*Task directions:* Which fans does the overclocking forum post mention? List each one with the details the post gives for it.
(Excerpt begins)
Can you help me understand Overclocking?

OahnMacleod

Junior Member
Aug 8, 2005
5
0
0
Here's what I just built...

Asus A8N nForce4 SLI
AMD 64 3200+ (O.C.'d to 2700 270x10)
Thermalright XP-90 w/ Zalman ZM-F2 92mm fan blowing on CPU at around 1370rpm (VERY QUIET!)
PQI Turbo Ram 2 Gigs (2x1024) 8-4-4-3-2T set to 8-4-4-2.5-1T
HTT = 4x
BFG GTX 7800 OC 256mb
Ultra XConnect 500W (20pin w/ no trouble on 24pin board)

All power settings are set to Auto, haven't raised voltage on anything yet.

Did a few speed tests with Nvidia nTune and everything seems pretty high now.

CPU is running at 34 degrees Celcius. 80mm fan intake, 120mm fan rear exhaust as well.

Can anyone explain what all the numbers mean in regards to ram settings? I think
I'm pretty good right now, and haven't tried pushing the FSB of the CPU past 270 yet.

I have no clue what the dividers and other things mean and have tried reading through
several explanations here and on other sites.

Thank you in advance...
Can anyone explain what all the numbers mean in regards to ram settings? I think
I'm pretty good right now, and haven't tried pushing the FSB of the CPU past 270 yet.

I have no clue what the dividers and other things mean and have tried reading through
several explanations here and on other sites.
(Excerpt ends)
(Record extracts begins)
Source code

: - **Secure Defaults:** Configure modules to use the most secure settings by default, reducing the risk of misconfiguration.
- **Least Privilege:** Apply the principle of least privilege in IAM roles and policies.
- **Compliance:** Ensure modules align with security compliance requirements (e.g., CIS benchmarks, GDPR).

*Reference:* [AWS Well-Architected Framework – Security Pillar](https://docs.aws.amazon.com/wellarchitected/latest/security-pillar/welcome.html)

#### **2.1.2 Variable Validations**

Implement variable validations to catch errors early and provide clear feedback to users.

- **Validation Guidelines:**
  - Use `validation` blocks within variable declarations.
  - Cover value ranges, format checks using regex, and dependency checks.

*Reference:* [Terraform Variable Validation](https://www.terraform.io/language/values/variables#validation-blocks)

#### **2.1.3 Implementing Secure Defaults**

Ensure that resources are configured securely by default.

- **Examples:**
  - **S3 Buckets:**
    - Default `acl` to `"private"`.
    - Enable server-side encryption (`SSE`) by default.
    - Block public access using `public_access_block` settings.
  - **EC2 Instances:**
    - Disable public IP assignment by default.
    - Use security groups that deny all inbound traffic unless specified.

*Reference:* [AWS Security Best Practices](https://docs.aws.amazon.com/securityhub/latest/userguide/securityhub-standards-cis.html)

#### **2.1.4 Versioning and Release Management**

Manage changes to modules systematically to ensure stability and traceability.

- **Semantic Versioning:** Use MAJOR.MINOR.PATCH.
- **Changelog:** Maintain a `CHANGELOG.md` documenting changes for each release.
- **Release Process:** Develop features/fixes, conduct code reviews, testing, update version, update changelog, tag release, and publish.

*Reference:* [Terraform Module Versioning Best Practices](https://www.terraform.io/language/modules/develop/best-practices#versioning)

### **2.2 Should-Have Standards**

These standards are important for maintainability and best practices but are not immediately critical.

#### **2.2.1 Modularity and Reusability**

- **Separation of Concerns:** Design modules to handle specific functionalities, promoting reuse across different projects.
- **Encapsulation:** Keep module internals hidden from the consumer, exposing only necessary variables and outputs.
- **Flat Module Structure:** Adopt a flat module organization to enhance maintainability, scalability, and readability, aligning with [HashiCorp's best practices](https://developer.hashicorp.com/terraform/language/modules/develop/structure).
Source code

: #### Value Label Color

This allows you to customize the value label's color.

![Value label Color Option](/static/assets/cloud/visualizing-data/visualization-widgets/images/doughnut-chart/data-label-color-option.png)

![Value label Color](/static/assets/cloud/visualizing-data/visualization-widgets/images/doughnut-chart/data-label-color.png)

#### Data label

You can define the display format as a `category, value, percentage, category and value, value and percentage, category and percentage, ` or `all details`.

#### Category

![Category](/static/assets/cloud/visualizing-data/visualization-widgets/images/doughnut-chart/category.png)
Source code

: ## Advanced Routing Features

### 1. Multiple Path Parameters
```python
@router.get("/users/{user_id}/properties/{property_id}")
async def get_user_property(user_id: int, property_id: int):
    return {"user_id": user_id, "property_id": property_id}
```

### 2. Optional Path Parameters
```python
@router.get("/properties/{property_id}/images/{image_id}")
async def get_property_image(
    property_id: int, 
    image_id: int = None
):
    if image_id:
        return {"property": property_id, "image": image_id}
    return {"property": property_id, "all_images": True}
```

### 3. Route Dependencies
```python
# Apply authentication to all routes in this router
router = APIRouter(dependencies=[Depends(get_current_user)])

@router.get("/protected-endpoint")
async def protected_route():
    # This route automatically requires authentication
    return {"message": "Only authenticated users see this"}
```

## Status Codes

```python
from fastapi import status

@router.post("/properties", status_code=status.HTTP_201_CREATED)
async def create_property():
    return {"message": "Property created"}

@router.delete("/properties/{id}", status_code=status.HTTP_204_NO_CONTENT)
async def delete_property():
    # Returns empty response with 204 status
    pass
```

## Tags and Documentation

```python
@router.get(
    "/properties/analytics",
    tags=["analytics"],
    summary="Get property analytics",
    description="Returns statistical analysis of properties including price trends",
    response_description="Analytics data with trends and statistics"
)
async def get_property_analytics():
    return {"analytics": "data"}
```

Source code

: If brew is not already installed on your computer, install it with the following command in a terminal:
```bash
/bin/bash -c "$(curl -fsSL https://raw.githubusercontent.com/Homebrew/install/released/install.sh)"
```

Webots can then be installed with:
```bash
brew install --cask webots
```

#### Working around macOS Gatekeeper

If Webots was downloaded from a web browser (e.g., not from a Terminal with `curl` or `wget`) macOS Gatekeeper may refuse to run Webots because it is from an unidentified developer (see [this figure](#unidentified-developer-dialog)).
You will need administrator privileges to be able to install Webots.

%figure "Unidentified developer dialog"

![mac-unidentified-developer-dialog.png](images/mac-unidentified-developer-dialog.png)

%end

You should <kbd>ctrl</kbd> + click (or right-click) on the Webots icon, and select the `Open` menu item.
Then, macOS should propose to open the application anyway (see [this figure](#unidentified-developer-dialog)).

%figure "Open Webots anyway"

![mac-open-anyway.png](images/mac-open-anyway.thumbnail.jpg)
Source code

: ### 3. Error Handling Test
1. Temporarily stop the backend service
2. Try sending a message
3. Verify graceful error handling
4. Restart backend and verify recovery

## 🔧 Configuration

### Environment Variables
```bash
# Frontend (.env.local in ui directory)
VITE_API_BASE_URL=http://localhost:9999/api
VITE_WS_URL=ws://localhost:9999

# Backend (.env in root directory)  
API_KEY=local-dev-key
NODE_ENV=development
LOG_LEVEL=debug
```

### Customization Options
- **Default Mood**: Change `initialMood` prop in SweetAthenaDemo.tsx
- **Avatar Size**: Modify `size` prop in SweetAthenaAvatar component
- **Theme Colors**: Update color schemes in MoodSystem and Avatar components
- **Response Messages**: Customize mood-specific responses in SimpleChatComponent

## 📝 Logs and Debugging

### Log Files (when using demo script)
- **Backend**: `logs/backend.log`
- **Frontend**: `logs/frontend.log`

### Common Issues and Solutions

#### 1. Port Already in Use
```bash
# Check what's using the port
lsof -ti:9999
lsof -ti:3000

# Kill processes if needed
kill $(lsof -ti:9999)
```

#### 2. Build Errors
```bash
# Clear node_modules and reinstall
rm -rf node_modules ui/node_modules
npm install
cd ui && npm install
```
(Record extracts ends)
*Solution for this problem:*
- A Zalman ZM-F2 92mm fan, mounted on the Thermalright XP-90 and blowing on the CPU at around 1370rpm
- An 80mm intake fan
- A 120mm rear exhaust fan